TRY IT:
Please output the entries below from the line that contains "115 142 1.45" through the final line, reproduced exactly and alone.

▶

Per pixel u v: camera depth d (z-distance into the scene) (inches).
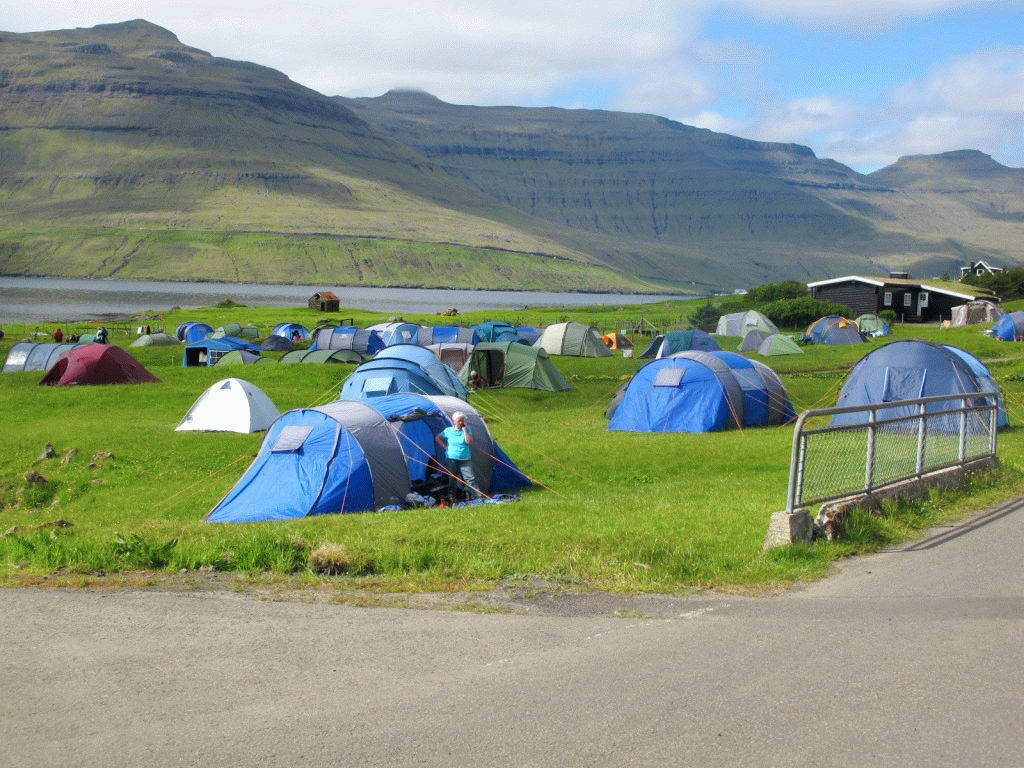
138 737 219.8
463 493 761.6
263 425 1240.2
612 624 313.1
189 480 981.8
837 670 263.7
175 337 2849.4
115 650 282.5
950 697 243.0
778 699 241.6
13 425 1262.3
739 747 213.8
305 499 719.7
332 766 205.2
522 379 1694.1
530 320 4094.5
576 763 206.1
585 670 264.4
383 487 732.0
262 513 720.3
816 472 460.4
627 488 730.2
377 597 349.4
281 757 209.5
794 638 295.4
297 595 351.6
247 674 262.1
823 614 326.3
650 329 3380.9
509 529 468.1
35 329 3289.9
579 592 359.3
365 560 398.6
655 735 220.1
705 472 861.8
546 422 1306.6
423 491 761.6
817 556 413.7
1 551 427.2
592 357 2322.8
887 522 480.7
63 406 1464.1
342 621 315.6
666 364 1168.8
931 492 551.2
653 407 1151.0
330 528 486.0
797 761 206.8
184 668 266.8
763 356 2215.8
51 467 1031.0
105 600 341.1
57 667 267.0
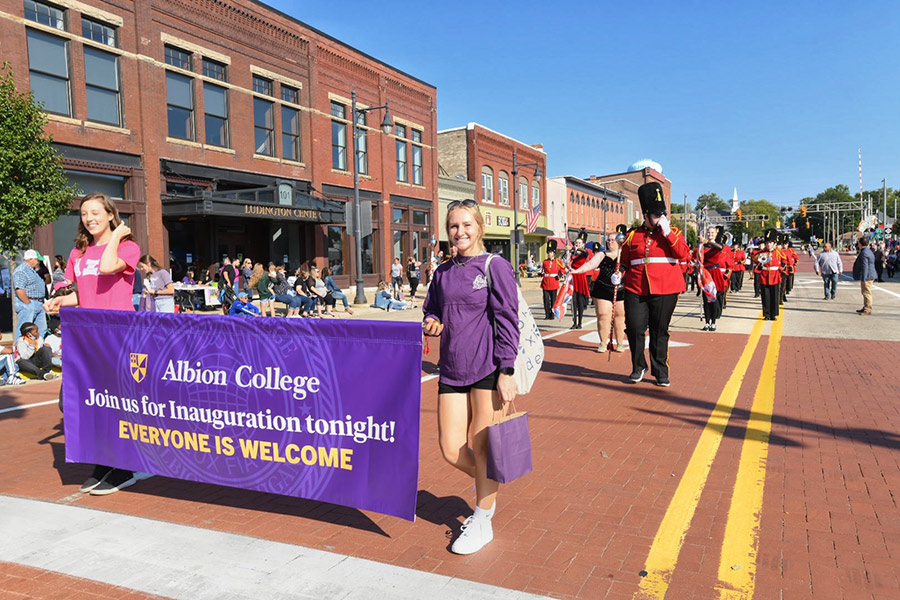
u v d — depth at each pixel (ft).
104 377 14.19
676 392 24.13
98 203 14.75
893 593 9.80
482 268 11.01
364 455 11.63
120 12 57.52
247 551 11.39
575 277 43.70
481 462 11.25
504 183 138.21
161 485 15.28
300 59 79.51
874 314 52.29
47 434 20.58
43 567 10.90
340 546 11.67
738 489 14.17
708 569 10.62
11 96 37.47
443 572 10.62
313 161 81.61
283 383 12.25
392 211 99.81
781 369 28.22
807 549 11.28
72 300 15.67
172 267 63.98
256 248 75.51
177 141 62.69
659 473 15.37
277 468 12.49
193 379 13.12
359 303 74.43
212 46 67.00
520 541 11.80
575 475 15.33
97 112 56.24
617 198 214.90
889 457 16.22
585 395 23.98
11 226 35.40
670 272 24.71
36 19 51.47
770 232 47.75
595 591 9.95
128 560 11.11
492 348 11.03
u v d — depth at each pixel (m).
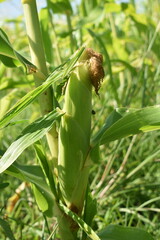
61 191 0.90
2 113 1.35
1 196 1.39
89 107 0.86
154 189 1.35
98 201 1.28
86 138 0.87
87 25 1.68
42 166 0.91
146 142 1.53
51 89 0.91
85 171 0.88
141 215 1.29
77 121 0.85
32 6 0.91
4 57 0.97
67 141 0.86
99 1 1.85
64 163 0.87
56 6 1.56
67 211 0.88
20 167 0.96
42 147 0.90
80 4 1.88
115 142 1.45
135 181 1.41
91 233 0.83
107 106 1.52
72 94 0.85
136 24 1.88
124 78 1.83
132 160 1.51
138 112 0.86
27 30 0.92
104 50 1.39
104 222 1.18
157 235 1.15
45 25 1.45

◀

EXPECTED ANSWER:
115 142 1.45
135 181 1.41
91 233 0.83
107 106 1.52
72 94 0.85
136 24 1.88
124 78 1.83
132 160 1.51
138 112 0.86
27 30 0.92
104 50 1.39
104 222 1.18
157 235 1.15
45 25 1.45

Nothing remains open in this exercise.